Follow along on Tom’s and the Spook’s adventures, and you’ll be turning the pages into the wee hours of the night! (Though make sure to keep the light bright because these adventures are not for the faint of heart!)
I read The Ocean at the End of the Lane one afternoon, and was quickly drawn into the magical world that Neil Gaiman created. After giving a eulogy at a funeral in Sussex, England, a middle-aged man decides to re-visit the house at the end of the lane which he visited as a child. This is a lovely farmhouse full of warmth and fresh, delicious food. It’s where the Hempstock women lived—the elderly grandmother, mother, and Lettie, the daughter with whom he was friends.

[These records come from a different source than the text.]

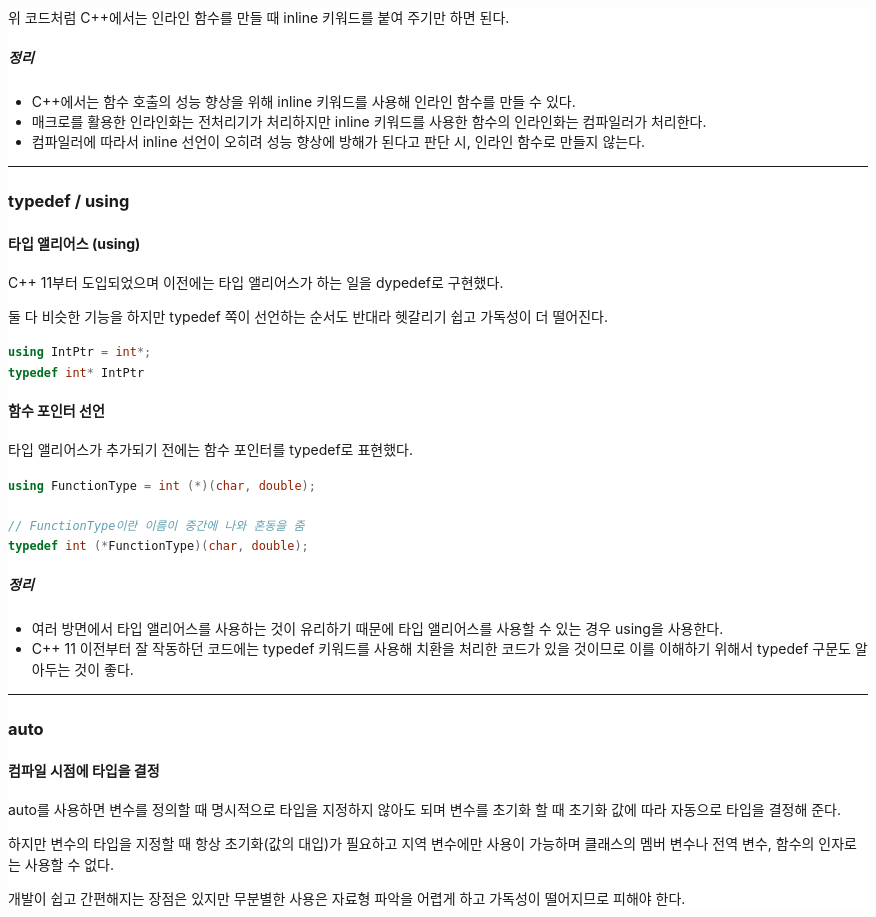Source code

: 위 코드처럼 C++에서는 인라인 함수를 만들 때 inline 키워드를 붙여 주기만 하면 된다.



##### 정리

* C++에서는 함수 호출의 성능 향상을 위해 inline 키워드를 사용해 인라인 함수를 만들 수 있다.
* 매크로를 활용한 인라인화는 전처리기가 처리하지만 inline 키워드를 사용한 함수의 인라인화는 컴파일러가 처리한다.
* 컴파일러에 따라서 inline 선언이 오히려 성능 향상에 방해가 된다고 판단 시, 인라인 함수로 만들지 않는다.

---

### typedef / using



#### 타입 앨리어스 (using)

C++ 11부터 도입되었으며 이전에는 타입 앨리어스가 하는 일을 dypedef로 구현했다.

둘 다 비슷한 기능을 하지만 typedef 쪽이 선언하는 순서도 반대라 헷갈리기 쉽고 가독성이 더 떨어진다.

```c++
using IntPtr = int*;
typedef int* IntPtr
```



#### 함수 포인터 선언

타입 앨리어스가 추가되기 전에는 함수 포인터를 typedef로 표현했다.

```c++
using FunctionType = int (*)(char, double);

// FunctionType이란 이름이 중간에 나와 혼동을 줌
typedef int (*FunctionType)(char, double);
```



##### 정리

* 여러 방면에서 타입 앨리어스를 사용하는 것이 유리하기 때문에 타입 앨리어스를 사용할 수 있는 경우 using을 사용한다.
* C++ 11 이전부터 잘 작동하던 코드에는 typedef 키워드를 사용해 치환을 처리한 코드가 있을 것이므로 이를 이해하기 위해서 typedef 구문도 알아두는 것이 좋다.

---

### auto



#### 컴파일 시점에 타입을 결정

auto를 사용하면 변수를 정의할 때 명시적으로 타입을 지정하지 않아도 되며 변수를 초기화 할 때 초기화 값에 따라 자동으로 타입을 결정해 준다.

하지만 변수의 타입을 지정할 때 항상 초기화(값의 대입)가 필요하고 지역 변수에만 사용이 가능하며 클래스의 멤버 변수나 전역 변수, 함수의 인자로는 사용할 수 없다.

개발이 쉽고 간편해지는 장점은 있지만 무분별한 사용은 자료형 파악을 어렵게 하고 가독성이 떨어지므로 피해야 한다.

As a young boy, he learns that the Hempstocks are guardians who ward off dark forces that surround our world. During his visit, a frightening childhood memory of a dark, menacing presence that entered his life in the form of a young woman named Ursula resurfaces.
A young Australian boy searches out the mysterious past of his mother in postwar England based on the clues revealed in the ghost stories composed by his great-grandmother. A few of the ghost stories are included, and it becomes increasingly hard to discern if art is following life, or life is following art in John Harwood’s The Ghost Writer.
In this novel based on Robert Lewis Stevenson’s Dr. Jekyll and Mr. Hyde, Hyde seizes control. Though Hyde’s ramblings on the dark streets of Victorian London are often told with brutal detail, the novel takes an intriguing concept and tells an intelligent tale. The boundaries between good and evil are blurred and a dark and brooding re-imagined story emerges.
This retelling is a richly detailed and engrossing portrait of Stevenson’s characters, but Daniel Levine’s Hyde is not the first novel to re-spin Stevenson’s original. Mary Reilly by Valerie Martin told the tale from the point-of-view of Jekyll’s household maid.